Music Teacher Hosts Parent “Informances” at Glenwood Elementary
On Friday, April 12, 15 parents and adult guests joined Shanshan Ma’s Mandarin dual-language kindergarten class, as music teacher Amelia Coleman led them all through a curated music lesson. Despite the children’s obvious excitement at seeing familiar faces in the audience, they listened and performed like troupers, displaying how much they have learned in eight months.
All Glenwood Elementary School (GES) kindergarten parents were invited to “Bring a Parent to Music Day,” an “informance” during students’ regularly scheduled music class during the week of April 8. An informance (think performance plus information) aims to be both educational and entertaining, and it’s likely the guests at the Friday session would agree on both counts. The children’s glee and exuberance alone were enough to fulfill the entertainment requirement!
Coleman said, “I began doing kindergarten and first grade ‘informances’ this year because I wanted families to experience first-hand the importance of music education, especially early childhood music education. Studies show that most of a child's musical aptitude is developed before the age of seven, so a quality music education that teaches students how to keep a steady beat and sing in tune is crucial before that age.”
After a flurry of greetings from the students, guests settled into their chairs in the music room, and the children took their places on the rug in front of Coleman. Each child held rhythm sticks, and they paid close attention to their teacher, following silent cues through gestures and rhythm. The initial activity focused on beat motions as an early step in music literacy.

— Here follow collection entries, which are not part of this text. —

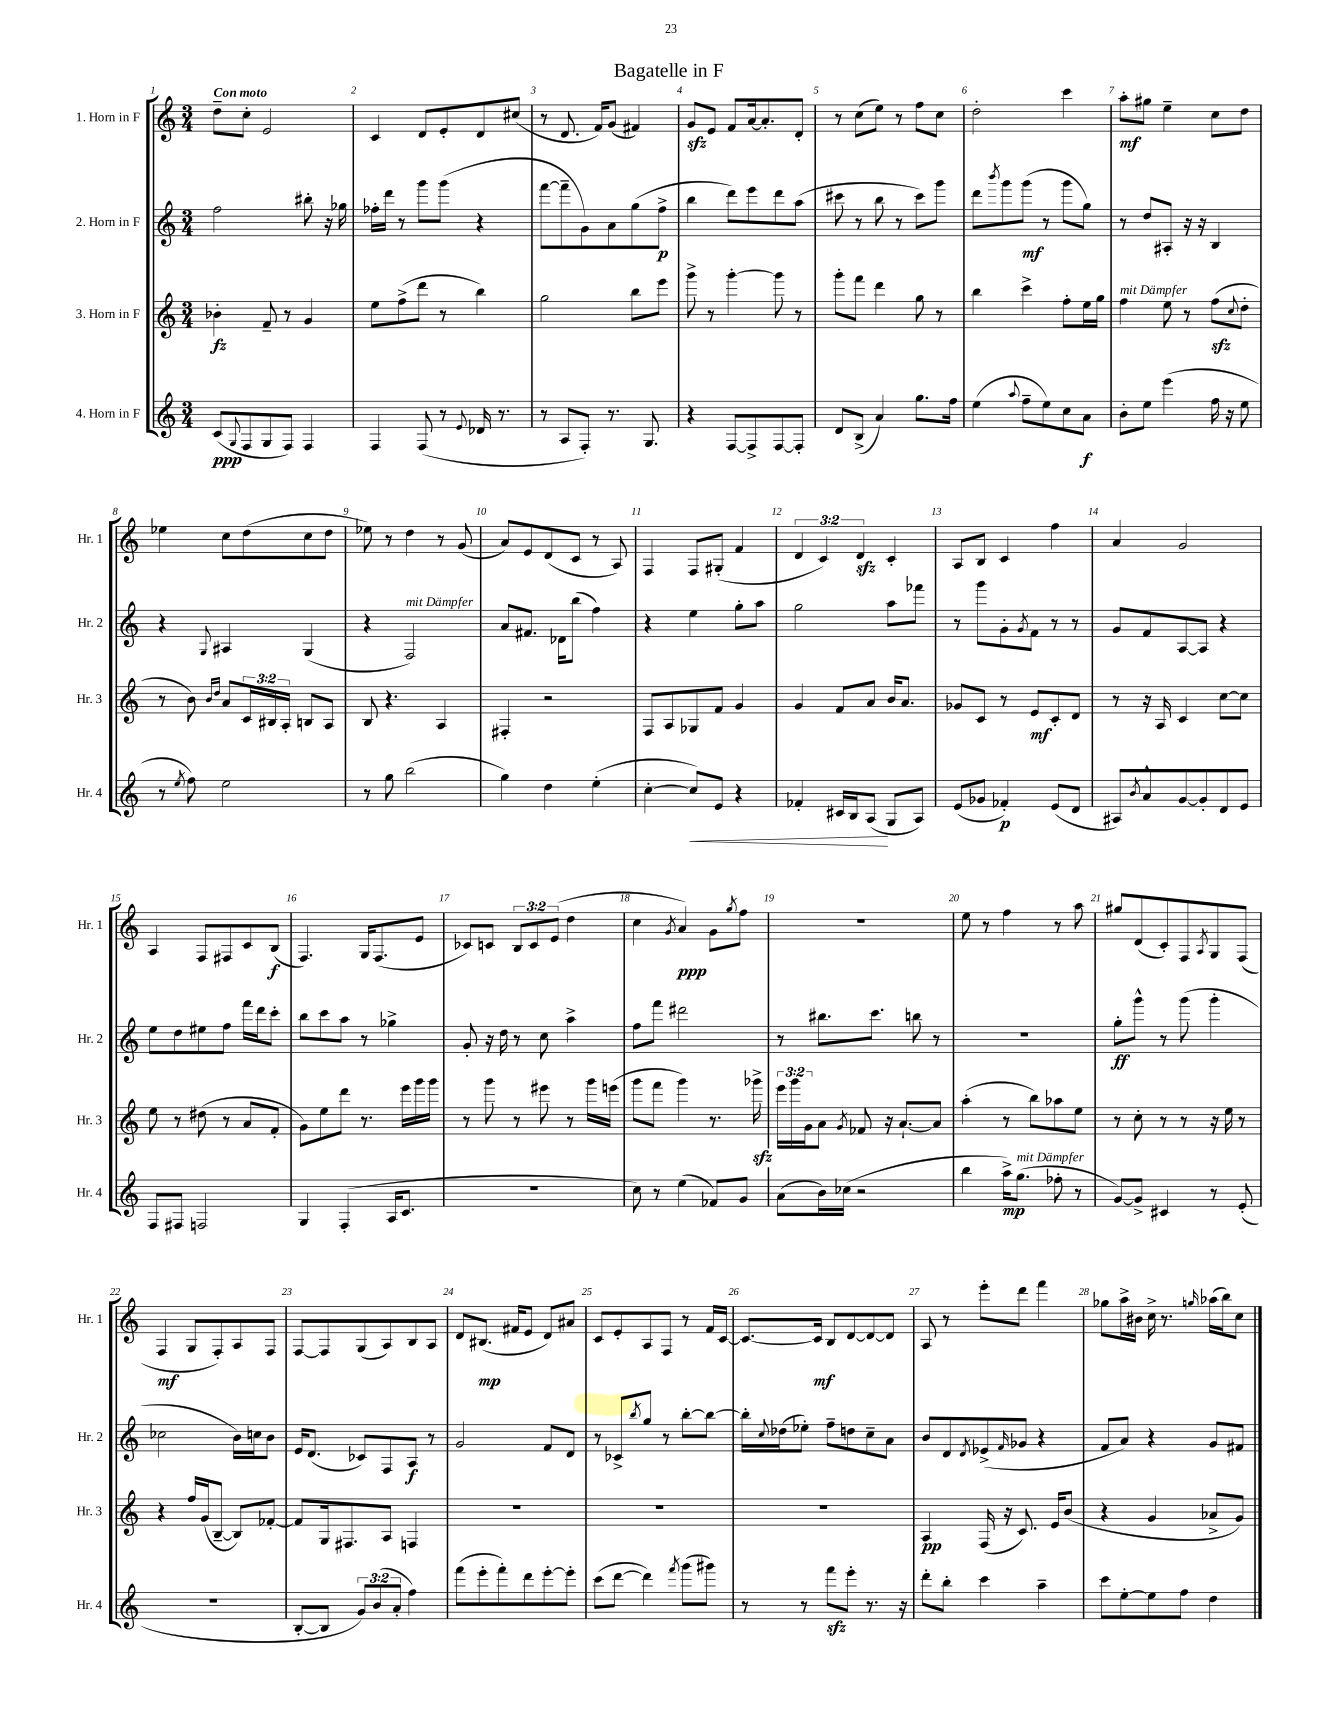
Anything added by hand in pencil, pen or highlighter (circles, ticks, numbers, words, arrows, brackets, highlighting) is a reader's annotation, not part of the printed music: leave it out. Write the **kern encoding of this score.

**kern	**kern	**kern	**kern
*staff4	*staff3	*staff2	*staff1
*clefG2	*clefG2	*clefG2	*clefG2
*k[]	*k[]	*k[]	*k[]
*M3/4	*M3/4	*M3/4	*M3/4
(8c	4b-'	2ff	8dd~
8qqG	.	.	.
8F	.	.	8cc'
8G	8f~	.	2e
8F)	8r	.	.
4F	4g	8bb#'	.
.	.	16r	.
.	.	16gg-	.
=	=	=	=
4F	8ee	16ff-'	4c
.	.	16ddd	.
.	(8ff^	8r	.
(8F	8ddd	8ggg	8d
8r	8r	(8ggg	8e'
8qqe	.	.	.
16d-	4bb)	4r	8d
8.r	.	.	.
.	.	.	(8cc#
=	=	=	=
8r	2gg	[8fff	8r
8A	.	8fff~]	8.d
8F')	.	8g)	.
.	.	.	16f)
8.r	.	8a	(8g
.	8bb	(8gg	4f#)
8.G	.	.	.
.	8eee	8ff^	.
=	=	=	=
4r	8ggg^	4bb	8g
.	8r	.	8e
[8F	[4ggg'	8ddd)	8f
8F^]	.	8eee	[16a
.	.	.	8.a']
[8F	8ggg]	8ddd	.
8F']	8r	(8aa	8d'
=	=	=	=
8d	8ggg'	8ccc#	8r
(8B^	8fff	8r	(8cc
4a)	4ddd	8bb	8ee)
.	.	8r	8r
8.gg	8gg	8ccc#)	8ff
.	8r	8ggg	8cc
16ff	.	.	.
=	=	=	=
(4ee	4bb	8ddd	2dd'
.	.	8qbbb	.
.	.	8ggg	.
8qqaa	.	.	.
8ff~	4ccc^	(8ggg	.
8ee)	.	8r	.
8cc	8ff'	8ggg	4ccc
8a	16ee	8gg)	.
.	16gg	.	.
=	=	=	=
8b'	4ff	8r	8aa'
8ee	.	8dd	8gg#
(4eee	8ee	8A#'	4ee~
.	8r	16r	.
.	.	16r	.
16ff	(8ff	4B	8cc
16r	.	.	.
.	8qqcc	.	.
8ee	8dd'	.	8dd
=	=	=	=
8r	8r	4r	4ee-
8qee	.	.	.
8ff)	8b)	.	.
.	16qqb	.	.
.	16qqdd	8qqG	.
2ee	8a	4A#	8cc
.	24c	.	(8dd
.	24B#	.	.
.	24A'	.	.
.	8B	(4G	8cc
.	8A	.	8dd
=	=	=	=
8r	8B	4r	8ee-)
8gg	4.r	.	8r
(2bb	.	2F)	4dd
.	4A	.	8r
.	.	.	(8g
=	=	=	=
4gg)	4F#'	8a	8a)
.	.	8.f#	8e
4dd	2r	.	(8d
.	.	16d-	.
.	.	(8bb	8c
(4ee'	.	4ff)	8r
.	.	.	8A)
=	=	=	=
[4cc'	8F	4r	4F
.	8A	.	.
8cc])	8G-	4ee	8F
8e	8f	.	(8G#'
4r	4g	8gg'	4f
.	.	8aa	.
=	=	=	=
4f-'	4g	2gg	6d
.	.	.	6c)
16c#	8f	.	.
16B	.	.	.
.	.	.	6d
(8A	8a	.	.
8G	16b	8aa	4c'
.	8.a	.	.
8A)	.	8fff-	.
=	=	=	=
(8e	8g-	8r	8A
8g-	8c	8ggg	8B
4f-')	8r	8g'	4c
.	.	8qg	.
.	8e	8f	.
(8e	8c'	8r	4ff
8d	8d	8r	.
=	=	=	=
8A#)	8r	8g	4a
8qb	.	.	.
8a^^	16r	8f	.
.	16A	.	.
[8g	4c	[8A	2g
8g']	.	8A]	.
8d	[8cc	4r	.
8e	8cc]	.	.
=	=	=	=
8F	8ee	8ee	4A
8F#	8r	8dd	.
2F	(8dd#	8ee#	8F
.	8r	8ff	8F#
.	8a	16fff	8c
.	.	16ddd	.
.	8f'	8ccc'	(8B
=	=	=	=
4G	8g)	8bb	4.F)
.	8ee	8ccc	.
(4F'	8ddd	8aa	.
.	8.r	8r	16G
.	.	.	(8.F
16A	.	4gg-^	.
8.c	16eee	.	.
.	16ggg	.	8e
.	16ggg	.	.
=	=	=	=
2.r	8r	8g'	8c-)
.	8ggg	16r	8c
.	.	16dd	.
.	8r	8r	12B
.	.	.	12c
.	8eee#	8cc	.
.	.	.	(12e
.	8r	4aa^	4dd
.	16ggg	.	.
.	(16eee	.	.
=	=	=	=
8cc)	8ggg	8ff	4cc
8r	8fff	8fff	.
.	.	.	8qg
(4ee	4ggg)	2ddd#	4a)
8f-)	8.r	.	8g
.	.	.	8qgg
8g	.	.	8ff
.	16ggg-^	.	.
=	=	=	=
(8a	24eee	8r	2.r
.	24ggg	.	.
.	24g	.	.
16b)	8a	8.bb#	.
(16cc-	.	.	.
.	8qg	.	.
2r	8f-	.	.
.	.	8.ccc	.
.	16r	.	.
.	[8.a`	.	.
.	.	8bb	.
.	8a]	8r	.
=	=	=	=
4bb	(4aa'	2.r	8ee
.	.	.	8r
16aa^)	8r	.	4ff
(8.gg	.	.	.
.	8bb)	.	.
8ff-'	8aa-	.	8r
8r	8ee	.	8aa
=	=	=	=
[8g)	8r	8gg'	8gg#
8g^]	8cc'	8ggg^^	(8d
4c#	8r	8r	8c')
.	8r	(8ggg	8F
.	.	.	8qA
8r	16r	4ggg'	8G
.	16ee	.	.
(8e'	8r	.	(8F
=	=	=	=
2.r	4r	2cc-	4F
.	16ff	.	8G
.	(16g	.	.
.	[8B~	.	8F')
.	8B])	16b)	8A
.	.	16cc	.
.	[8f-'	8b	8F
=	=	=	=
[8B'	8f-]	16e	[8F
.	.	(8.d	.
8B]	16G	.	8F]
.	8.F#	.	.
12g)	.	8c-)	(8G
(12b	.	.	.
.	8A	8F	8A)
12a'	.	.	.
4ff)	4F	8A	8B
.	.	8r	8A
=	=	=	=
(8fff	2.r	2g	8d
8eee'	.	.	(8.B#
8fff')	.	.	.
.	.	.	16f#
8ddd	.	.	8e
[8eee'	.	8f	8d)
8eee']	.	8d	8a#
=	=	=	=
(8ccc	2.r	8r	8c
[8ddd	.	8c-^	8e'
.	.	8qbb	.
4ddd])	.	8gg	8A
.	.	8r	8F
8qfff	.	.	.
(8ggg	.	[8bb'	8r
8ggg#)	.	8bb_	16f
.	.	.	[16c
=	=	=	=
8r	2.r	16bb']	8.c_
.	.	8qqcc	.
.	.	(16dd-	.
8r	.	8ee-')	.
.	.	.	16c]
8fff	.	8ff~	8B
8eee'	.	8dd	[8d
8.r	.	8cc~	8d_
.	.	8a	8d]
16r	.	.	.
=	=	=	=
8ddd'	4A	8b	8A
8bb'	.	8d	8r
.	.	8qd	.
4ccc	(16F	(8e-^	8eee'
.	16r	.	.
.	.	16qqf	.
.	8.c)	8g-	8ddd
4aa~	.	4r	4fff
.	16e	.	.
.	(8b	.	.
=	=	=	=
8ccc	4r	8f	8gg-
[8ee'	.	8a)	16aa^
.	.	.	16b#
8ee]	4g	4r	16cc^
.	.	.	8.r
8ff	.	.	.
.	.	.	16qqgg
4dd	8a-^	8g	(16aa-
.	.	.	16bb)
.	8g)	8f#	8cc
==	==	==	==
*-	*-	*-	*-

Coleman explained to the guests that the goals in music class are to be “tuneful, beatful and artful,” and for such a young group, those qualities seemed appropriate. For a vocal exploration activity, Coleman played simple musical phrases on a slide whistle and asked the children to use their fingers to track the sounds in the air as they rose and fell. From there, they moved into song fragments, starting with the whimsical “Down by the Bay.” Children had prepared their own verses to add after the refrain, such as, “Did you ever see a dog, eating a log, down by the bay?” With each silly offering, the children laughed, many looking back at their parents to share in the hilarity.
Coleman said she wanted to give parents the tools to incorporate music into their homes and lives outside of school. “Almost all of the songs and games we played during the informance were songs that students can easily teach their parents or play with their siblings and friends, so I intentionally invited the family members present to participate in our songs to reinforce that mindset.” The next tune was the old Scottish folk song, “Aiken Drum,” but instead of using food (i.e. “His eyes were made of meatballs…”), the children inserted instruments, “His ears were made of maracas, maracas, maracas, and his name is Aiken Drum.” Again, the children could barely contain their giggles.
The final few activities revealed how much Coleman uses movement exploration to help children listen and respond to rhythms and beats. They played cats and mice, freezing when the music stopped, and then moved on to a clear class favorite, “A Ballet of Unhatched Chicks.”
Coleman said, “In the end, my goal is for families to feel comfortable making music together throughout their lives, whether that means clapping along with the band at a basketball game, singing on road trips to pass the time, or going to concerts performed by musicians that they love. I want students to realize that they don't have to be a ‘professional’ musician in order to be a musical person!”